In home health settings, contact the patient's primary care provider with a recommendation that the medication list be reviewed for wound healing impact, and suggest pharmacy involvement. Document the communication and the response.
Documenting Drug-Induced Wound Healing Barriers
Documentation of medication-related healing barriers serves both clinical and billing purposes. When a wound is failing to progress, the medical record should demonstrate that the clinician has systematically evaluated and addressed modifiable barriers — including medications.
Documentation Should Include
- Complete medication list with doses and durations
- Identification of specific medications with known wound healing impact
- Communication with prescribing physician regarding wound healing concerns
- Prescriber response (medication adjusted, alternative prescribed, decision to continue with documented rationale)

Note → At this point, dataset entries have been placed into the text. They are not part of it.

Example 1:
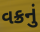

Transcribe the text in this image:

વક્રનું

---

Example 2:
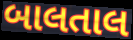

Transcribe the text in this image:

બાલતાલ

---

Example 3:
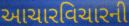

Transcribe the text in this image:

આચારવિચારની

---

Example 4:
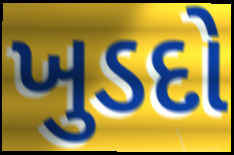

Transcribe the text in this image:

ખુડદો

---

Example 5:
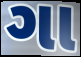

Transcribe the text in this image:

ગાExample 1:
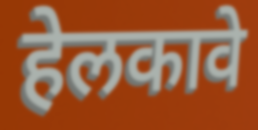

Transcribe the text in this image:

हेलकावे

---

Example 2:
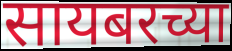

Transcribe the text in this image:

सायबरच्या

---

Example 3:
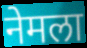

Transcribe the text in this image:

नेमला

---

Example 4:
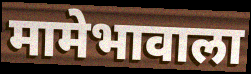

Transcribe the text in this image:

मामेभावाला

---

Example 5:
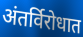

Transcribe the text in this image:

अंतर्विरोधातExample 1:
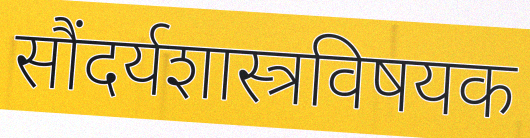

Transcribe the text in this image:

सौंदर्यशास्त्रविषयक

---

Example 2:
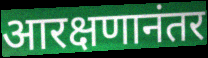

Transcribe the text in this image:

आरक्षणानंतर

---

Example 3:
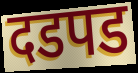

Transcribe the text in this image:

दडपड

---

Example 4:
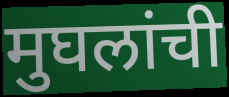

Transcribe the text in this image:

मुघलांची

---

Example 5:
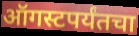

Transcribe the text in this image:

ऑगस्टपर्यंतचा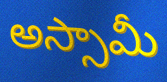
అస్సామీ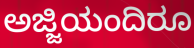
ಅಜ್ಜಿಯಂದಿರೂ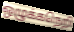
ஒழுக்கநெறி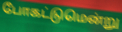
போகட்டுமென்றுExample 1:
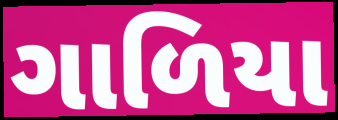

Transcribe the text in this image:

ગાળિયા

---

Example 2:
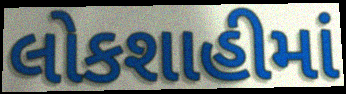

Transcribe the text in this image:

લોકશાહીમાં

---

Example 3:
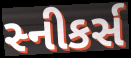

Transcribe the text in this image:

સ્નીકર્સ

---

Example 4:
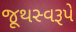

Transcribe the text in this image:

જૂથસ્વરૂપે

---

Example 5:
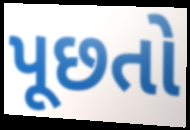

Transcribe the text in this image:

પૂછતો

- Plan adjustment based on medication analysis (extended treatment timeline, modified wound healing expectations)
Key Takeaways
- 30-50% of chronic wound patients take at least one medication that impairs healing — medication review should be standard at every initial wound assessment and repeated when wounds stall.
- Corticosteroids are the most significant pharmacological barrier to wound healing, suppressing inflammation, fibroblast activity, collagen synthesis, and angiogenesis in a dose- and duration-dependent manner.

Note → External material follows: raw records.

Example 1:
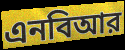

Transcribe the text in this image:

এনবিআর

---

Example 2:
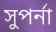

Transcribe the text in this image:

সুপর্না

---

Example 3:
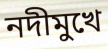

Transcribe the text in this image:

নদীমুখে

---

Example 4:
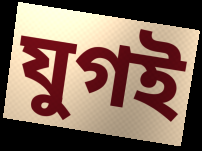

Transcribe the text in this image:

যুগই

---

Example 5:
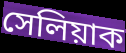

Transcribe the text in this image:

সেলিয়াক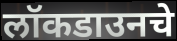
लॉकडाउनचे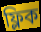
ফ্লিক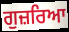
ਗੁਜ਼ਰਿਆ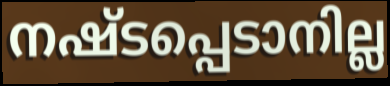
നഷ്ടപ്പെടാനില്ലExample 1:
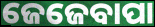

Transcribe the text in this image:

ଜେଜେବାପା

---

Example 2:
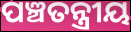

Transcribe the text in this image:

ପଞ୍ଚତନ୍ତ୍ରୀୟ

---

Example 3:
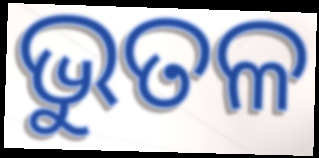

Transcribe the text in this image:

ଭୁତଳ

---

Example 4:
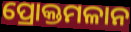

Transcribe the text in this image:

ପ୍ରୋକ୍ତମଳାନ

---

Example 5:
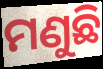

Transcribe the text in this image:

- Chronic NSAID use for wound pain can paradoxically slow wound healing — discuss alternative pain management with prescribers for patients with non-healing wounds.
- Clinical pharmacists are an underutilized resource who can identify compounding drug interactions and suggest alternatives that preserve treatment goals while reducing healing impairment.
- The wound care clinician identifies and communicates medication barriers but does not independently discontinue medications — risk-benefit decisions belong to the prescribing physician.